*** Extracted records Section Begins ***
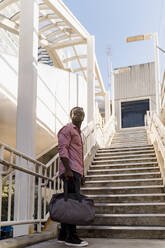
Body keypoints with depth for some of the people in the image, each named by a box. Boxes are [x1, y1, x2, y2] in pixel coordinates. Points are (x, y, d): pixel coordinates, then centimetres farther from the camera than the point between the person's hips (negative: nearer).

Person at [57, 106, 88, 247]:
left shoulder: (78, 133, 27)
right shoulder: (67, 129, -1)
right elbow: (62, 149, -14)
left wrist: (82, 174, 24)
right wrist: (68, 169, -22)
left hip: (76, 172, 9)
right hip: (70, 170, -9)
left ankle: (63, 235, 13)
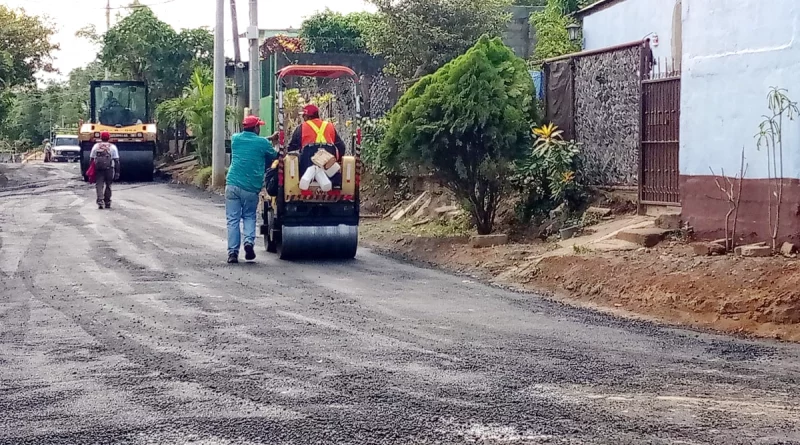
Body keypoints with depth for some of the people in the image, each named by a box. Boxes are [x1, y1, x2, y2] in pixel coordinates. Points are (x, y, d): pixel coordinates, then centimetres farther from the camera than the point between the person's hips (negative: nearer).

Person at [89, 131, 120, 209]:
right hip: (109, 169, 0)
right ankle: (107, 203, 18)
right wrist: (117, 172, 2)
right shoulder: (113, 147, 4)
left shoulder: (96, 146, 8)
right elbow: (116, 160, 0)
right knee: (108, 185, 12)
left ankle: (100, 201, -19)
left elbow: (91, 159, 9)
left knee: (99, 185, 0)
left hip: (98, 169, 0)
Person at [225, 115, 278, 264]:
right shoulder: (263, 143, -1)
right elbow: (274, 157, 16)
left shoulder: (235, 139, 10)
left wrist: (269, 138, 36)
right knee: (249, 216, 18)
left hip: (233, 184, 1)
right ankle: (249, 241, -4)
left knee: (233, 220, 4)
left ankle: (232, 252, -1)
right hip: (251, 187, -1)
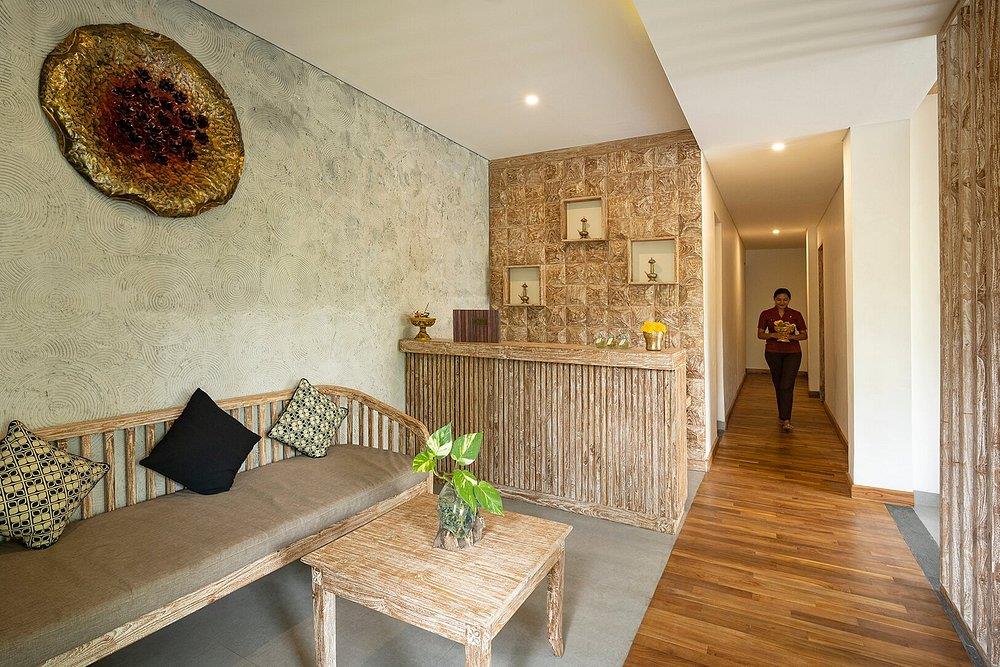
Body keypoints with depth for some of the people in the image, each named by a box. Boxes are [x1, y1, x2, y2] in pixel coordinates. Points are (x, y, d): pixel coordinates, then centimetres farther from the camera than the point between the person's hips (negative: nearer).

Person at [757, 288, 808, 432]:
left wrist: (792, 336, -14)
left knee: (787, 385, -12)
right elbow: (760, 334, 3)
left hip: (792, 352, -1)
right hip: (773, 352, 1)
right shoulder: (766, 314, 3)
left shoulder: (796, 315, 4)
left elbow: (804, 335, 5)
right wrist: (773, 335, -15)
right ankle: (783, 415, 28)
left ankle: (785, 420, -12)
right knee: (778, 385, 11)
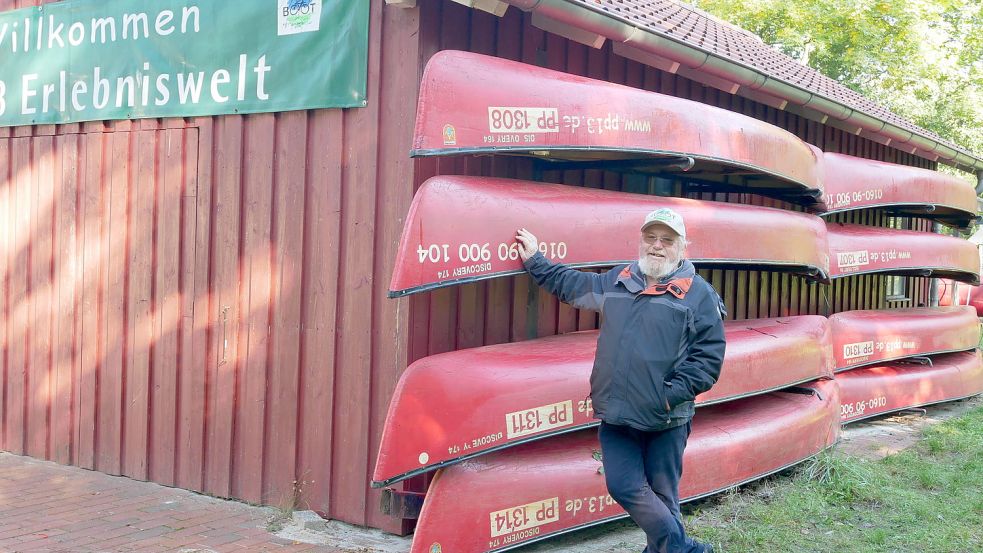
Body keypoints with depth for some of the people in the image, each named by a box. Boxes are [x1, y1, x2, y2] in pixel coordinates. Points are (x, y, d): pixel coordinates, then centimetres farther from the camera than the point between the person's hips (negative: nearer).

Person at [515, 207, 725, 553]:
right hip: (616, 415, 4)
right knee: (625, 488, -2)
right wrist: (534, 261, 33)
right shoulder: (615, 282, 13)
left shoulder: (699, 294, -2)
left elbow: (708, 356, -6)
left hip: (666, 420, -4)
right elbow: (569, 285, 31)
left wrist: (672, 394, -14)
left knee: (661, 495, 5)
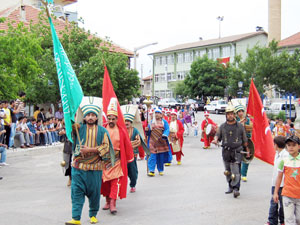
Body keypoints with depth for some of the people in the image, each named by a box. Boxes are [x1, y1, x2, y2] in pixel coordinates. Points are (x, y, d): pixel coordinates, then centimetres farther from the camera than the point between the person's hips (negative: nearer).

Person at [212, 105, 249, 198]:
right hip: (226, 151, 3)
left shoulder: (240, 126, 3)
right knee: (227, 171, 11)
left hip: (237, 151, -3)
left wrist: (247, 150, 14)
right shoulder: (222, 126, 7)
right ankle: (230, 187, 26)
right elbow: (218, 135, 9)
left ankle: (236, 188, -12)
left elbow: (244, 140, 10)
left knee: (236, 170, -12)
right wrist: (216, 140, -15)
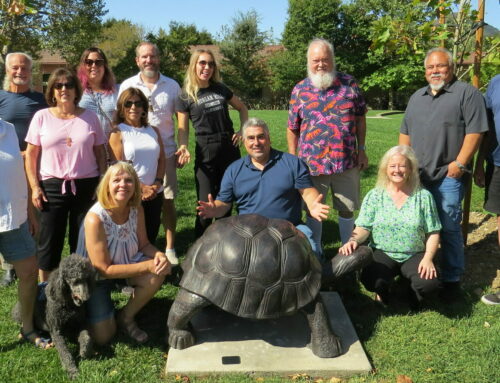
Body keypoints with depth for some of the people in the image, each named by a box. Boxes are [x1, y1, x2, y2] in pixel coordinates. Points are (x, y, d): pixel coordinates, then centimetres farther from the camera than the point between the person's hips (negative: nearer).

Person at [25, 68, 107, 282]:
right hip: (52, 186, 0)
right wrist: (35, 187, -3)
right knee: (49, 239, 5)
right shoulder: (42, 117, 3)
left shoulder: (89, 117, 5)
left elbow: (100, 153, 7)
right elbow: (31, 154, 4)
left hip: (86, 186, 1)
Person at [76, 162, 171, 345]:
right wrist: (147, 266, -32)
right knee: (102, 337, -11)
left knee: (158, 274, -25)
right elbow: (104, 269, -27)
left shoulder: (136, 210, -14)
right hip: (95, 277, -5)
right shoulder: (95, 218, -30)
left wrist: (159, 255, -25)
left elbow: (143, 244, -1)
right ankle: (91, 311, 24)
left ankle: (126, 317, 1)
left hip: (124, 264, 5)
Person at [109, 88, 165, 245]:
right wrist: (141, 187, -14)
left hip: (155, 194, 4)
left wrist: (157, 184, -6)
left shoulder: (153, 131, 13)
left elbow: (162, 159, 10)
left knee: (151, 237, 11)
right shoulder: (118, 132, -2)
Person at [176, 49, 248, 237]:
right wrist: (183, 147, -19)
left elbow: (242, 108, 22)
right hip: (205, 152, -3)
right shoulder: (185, 96, -2)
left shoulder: (220, 89, 8)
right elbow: (183, 128, 0)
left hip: (230, 149, 4)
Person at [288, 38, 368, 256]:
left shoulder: (349, 84, 2)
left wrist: (361, 149, 4)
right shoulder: (300, 90, 1)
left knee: (347, 210, 12)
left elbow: (360, 117, 8)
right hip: (312, 164, 0)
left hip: (347, 162, 0)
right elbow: (292, 129, 5)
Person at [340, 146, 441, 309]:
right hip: (383, 254, -1)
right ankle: (382, 293, 9)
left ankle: (413, 295, 11)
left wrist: (428, 258, -13)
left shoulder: (423, 196, 3)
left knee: (429, 282, -28)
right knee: (371, 280, -32)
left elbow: (433, 233, 2)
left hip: (414, 255, 1)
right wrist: (353, 240, -26)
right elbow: (363, 228, -4)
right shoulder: (374, 196, 3)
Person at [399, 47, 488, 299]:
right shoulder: (417, 97, 17)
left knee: (449, 229, -1)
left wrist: (459, 163, -16)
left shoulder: (467, 93, -2)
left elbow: (474, 132, -10)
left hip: (448, 176, -6)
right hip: (416, 176, 6)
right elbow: (405, 133, 19)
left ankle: (451, 281, 11)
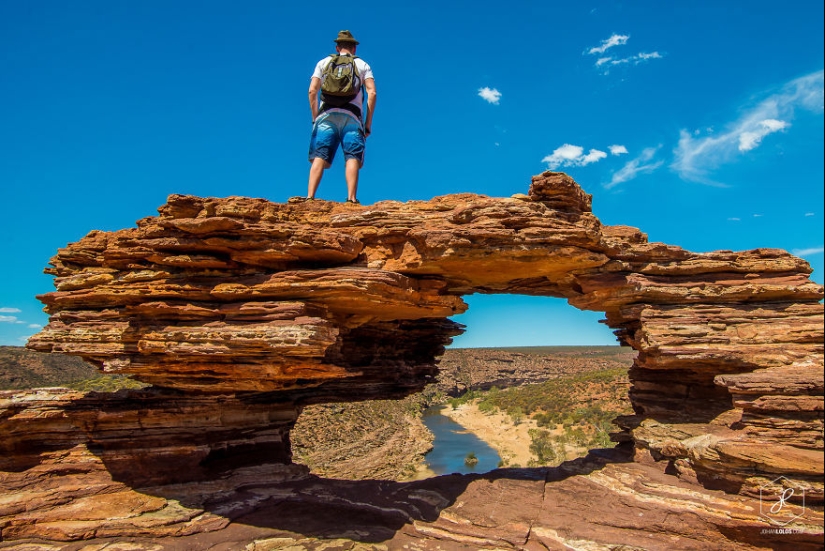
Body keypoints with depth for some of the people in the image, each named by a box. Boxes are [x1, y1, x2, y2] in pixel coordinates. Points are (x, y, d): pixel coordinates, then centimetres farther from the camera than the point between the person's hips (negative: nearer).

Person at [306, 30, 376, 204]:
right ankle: (351, 198, -24)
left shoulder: (324, 62, 23)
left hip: (327, 114, 1)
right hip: (352, 116, -1)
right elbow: (372, 93, 5)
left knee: (319, 157, -7)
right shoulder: (363, 64, 20)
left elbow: (312, 91, 9)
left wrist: (315, 118, 13)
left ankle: (310, 197, -20)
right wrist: (368, 122, 6)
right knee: (352, 158, -8)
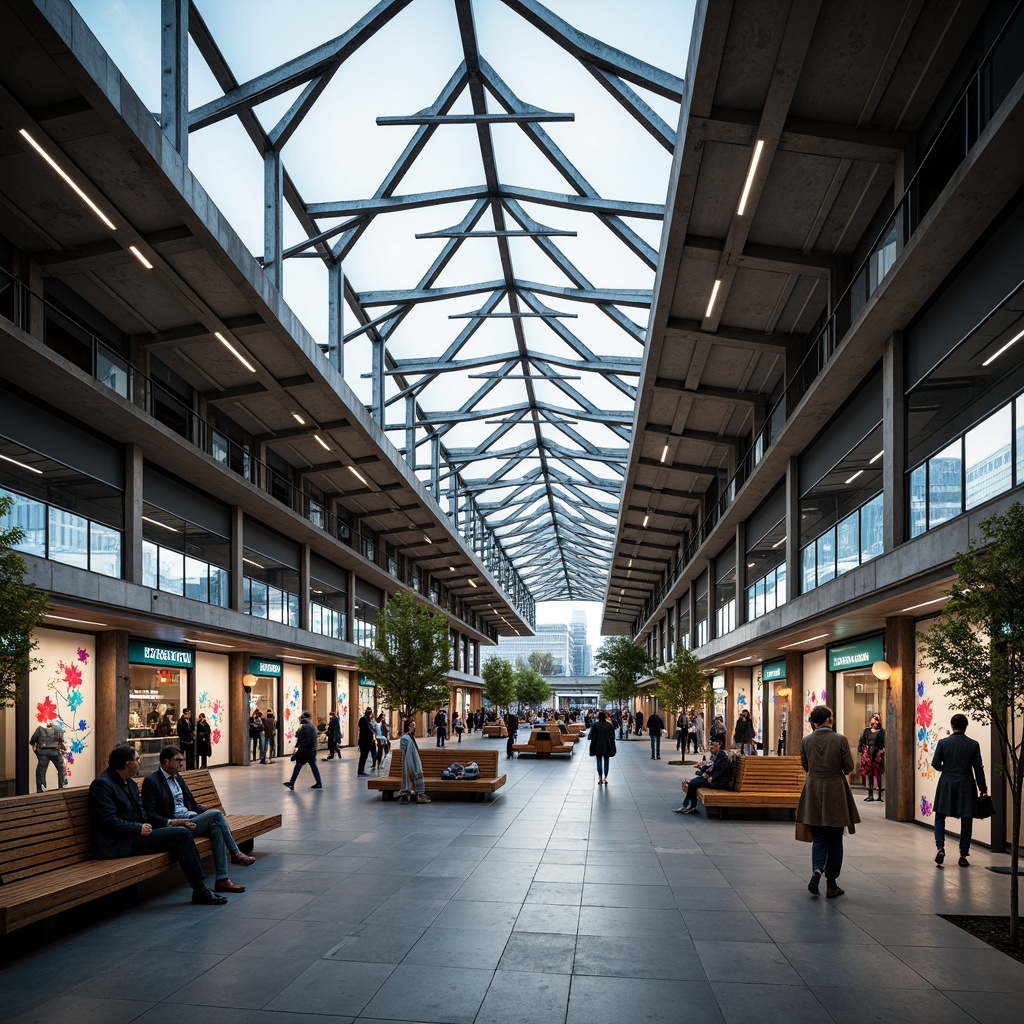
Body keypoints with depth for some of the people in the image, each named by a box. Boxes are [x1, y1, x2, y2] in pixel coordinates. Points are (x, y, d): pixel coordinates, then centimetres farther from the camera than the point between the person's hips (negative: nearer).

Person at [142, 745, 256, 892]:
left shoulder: (178, 778, 19)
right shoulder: (151, 781, -6)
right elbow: (151, 816, -13)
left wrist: (207, 811, 4)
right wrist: (172, 822, -27)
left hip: (191, 820, 7)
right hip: (174, 827, -7)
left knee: (216, 828, -24)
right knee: (216, 814, -22)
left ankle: (222, 880, -26)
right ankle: (235, 853, -8)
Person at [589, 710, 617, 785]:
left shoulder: (595, 725, -9)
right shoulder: (609, 725, -6)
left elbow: (591, 736, -6)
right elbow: (612, 736, -4)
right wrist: (611, 746, 7)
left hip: (598, 747, -1)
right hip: (607, 747, 1)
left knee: (599, 762, 7)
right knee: (606, 761, 10)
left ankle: (600, 778, -1)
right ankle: (605, 778, 7)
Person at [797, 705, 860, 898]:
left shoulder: (806, 741, -3)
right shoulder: (840, 740, -11)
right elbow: (849, 766, -6)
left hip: (814, 791, 2)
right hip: (835, 791, -2)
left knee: (819, 838, 13)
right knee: (835, 840, 11)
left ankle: (817, 870, -12)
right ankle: (831, 885, 14)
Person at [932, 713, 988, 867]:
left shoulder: (943, 742, -5)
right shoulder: (973, 745, -4)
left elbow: (935, 764, -4)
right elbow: (978, 769, -2)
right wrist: (983, 789, 6)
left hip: (946, 784, 0)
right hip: (966, 786, 0)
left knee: (940, 816, 12)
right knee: (966, 820, 10)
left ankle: (940, 848, -5)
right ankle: (963, 856, 11)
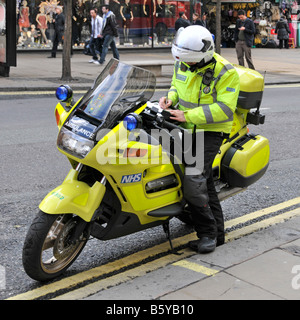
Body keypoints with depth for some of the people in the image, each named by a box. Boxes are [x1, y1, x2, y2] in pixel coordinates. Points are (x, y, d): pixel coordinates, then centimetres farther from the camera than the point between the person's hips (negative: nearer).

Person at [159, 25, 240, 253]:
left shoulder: (225, 72, -16)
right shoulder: (182, 63, 5)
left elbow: (225, 108, -22)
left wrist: (188, 115, -25)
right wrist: (170, 98, 0)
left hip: (210, 132, -7)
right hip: (186, 129, 7)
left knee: (193, 179, -19)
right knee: (205, 180, 12)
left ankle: (208, 233, -4)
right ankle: (217, 233, 22)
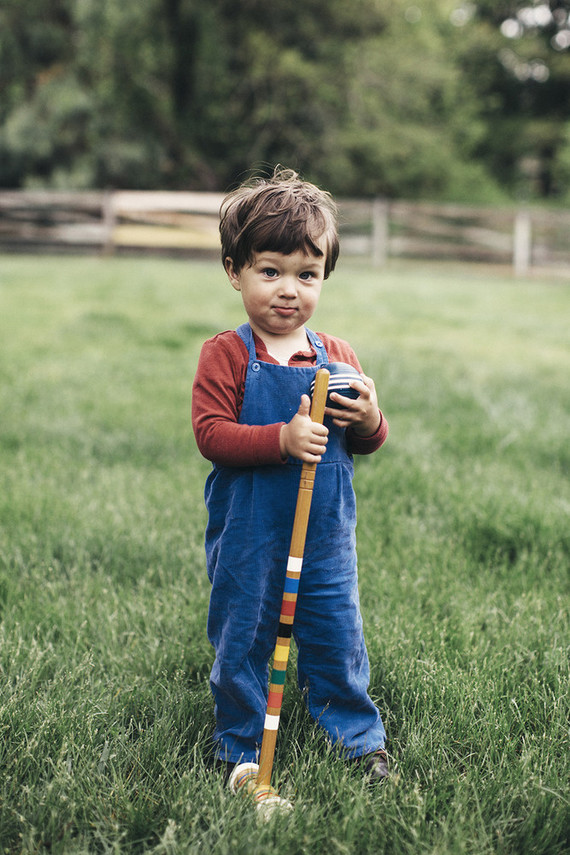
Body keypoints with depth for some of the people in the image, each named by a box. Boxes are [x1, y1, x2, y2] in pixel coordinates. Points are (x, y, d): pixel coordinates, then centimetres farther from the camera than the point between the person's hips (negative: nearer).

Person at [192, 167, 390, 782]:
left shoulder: (336, 358, 5)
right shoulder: (226, 356, -8)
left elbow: (364, 443, 11)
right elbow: (211, 435, -17)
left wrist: (370, 421, -13)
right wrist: (283, 439, -28)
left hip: (325, 536, 3)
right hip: (247, 539, -3)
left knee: (337, 638, 12)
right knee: (241, 643, 9)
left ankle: (360, 738, 31)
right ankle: (240, 749, 29)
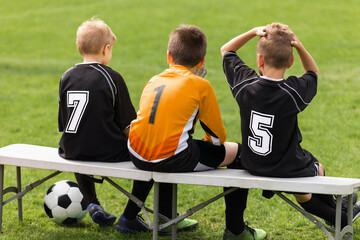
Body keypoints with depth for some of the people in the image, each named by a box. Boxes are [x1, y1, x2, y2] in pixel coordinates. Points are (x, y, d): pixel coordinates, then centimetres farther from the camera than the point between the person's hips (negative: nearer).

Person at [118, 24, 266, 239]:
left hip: (139, 158, 6)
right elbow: (218, 136, 6)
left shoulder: (153, 82, 15)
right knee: (236, 151, 13)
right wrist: (209, 141, 30)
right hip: (173, 160, -6)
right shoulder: (201, 86, 0)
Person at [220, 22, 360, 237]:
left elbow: (226, 50, 2)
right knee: (316, 168, 35)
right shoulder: (294, 92, -23)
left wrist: (253, 32, -10)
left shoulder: (245, 84, -17)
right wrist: (299, 46, -14)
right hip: (289, 170, -3)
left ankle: (339, 218, 47)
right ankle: (339, 215, 54)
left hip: (253, 165, 3)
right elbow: (313, 72, 2)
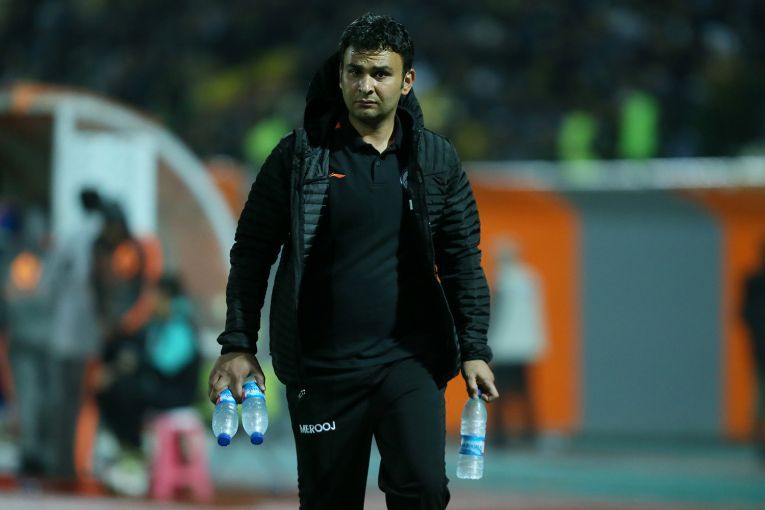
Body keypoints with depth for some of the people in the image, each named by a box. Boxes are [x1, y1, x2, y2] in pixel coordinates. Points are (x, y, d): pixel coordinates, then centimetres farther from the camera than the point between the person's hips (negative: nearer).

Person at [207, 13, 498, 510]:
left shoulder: (437, 160, 4)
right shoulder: (300, 154, -1)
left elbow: (462, 260, 10)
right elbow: (252, 251, 3)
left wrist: (474, 349, 3)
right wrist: (238, 344, -3)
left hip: (409, 360, 0)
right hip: (322, 366, 0)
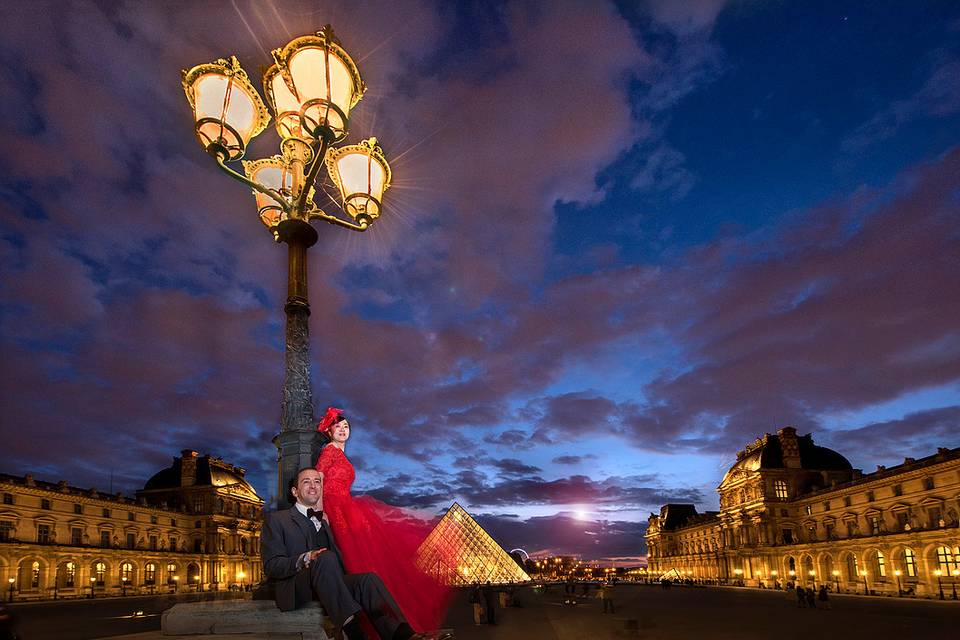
*** Extracted records Section Ends ***
■ Assignment ■
Exact copy, pictures excluded: every line above from the one containing "left elbow: (225, 108, -22)" to the one containing "right elbow: (211, 435, -17)", inclusive, and nothing more.

■ Your response ■
left elbow: (225, 108, -22)
left wrist: (188, 115, -25)
right wrist: (170, 98, 0)
left hip: (210, 132, -7)
right hip: (186, 129, 7)
left knee: (193, 179, -19)
right knee: (205, 180, 12)
left ankle: (208, 233, -4)
right ankle: (217, 233, 22)
Body keypoints with depth for some of the people in the image, each named by a box. Boxes are [x1, y1, x2, y2] in pixel coordinates. Points are (x, y, d): pixel coordinates, then centimetres farther from the camera than the point between the person's hips (negative: nearer).

Person at [192, 167, 390, 782]:
left shoulder: (336, 358, 5)
right shoulder: (226, 356, -8)
left elbow: (364, 443, 11)
right elbow: (211, 435, -17)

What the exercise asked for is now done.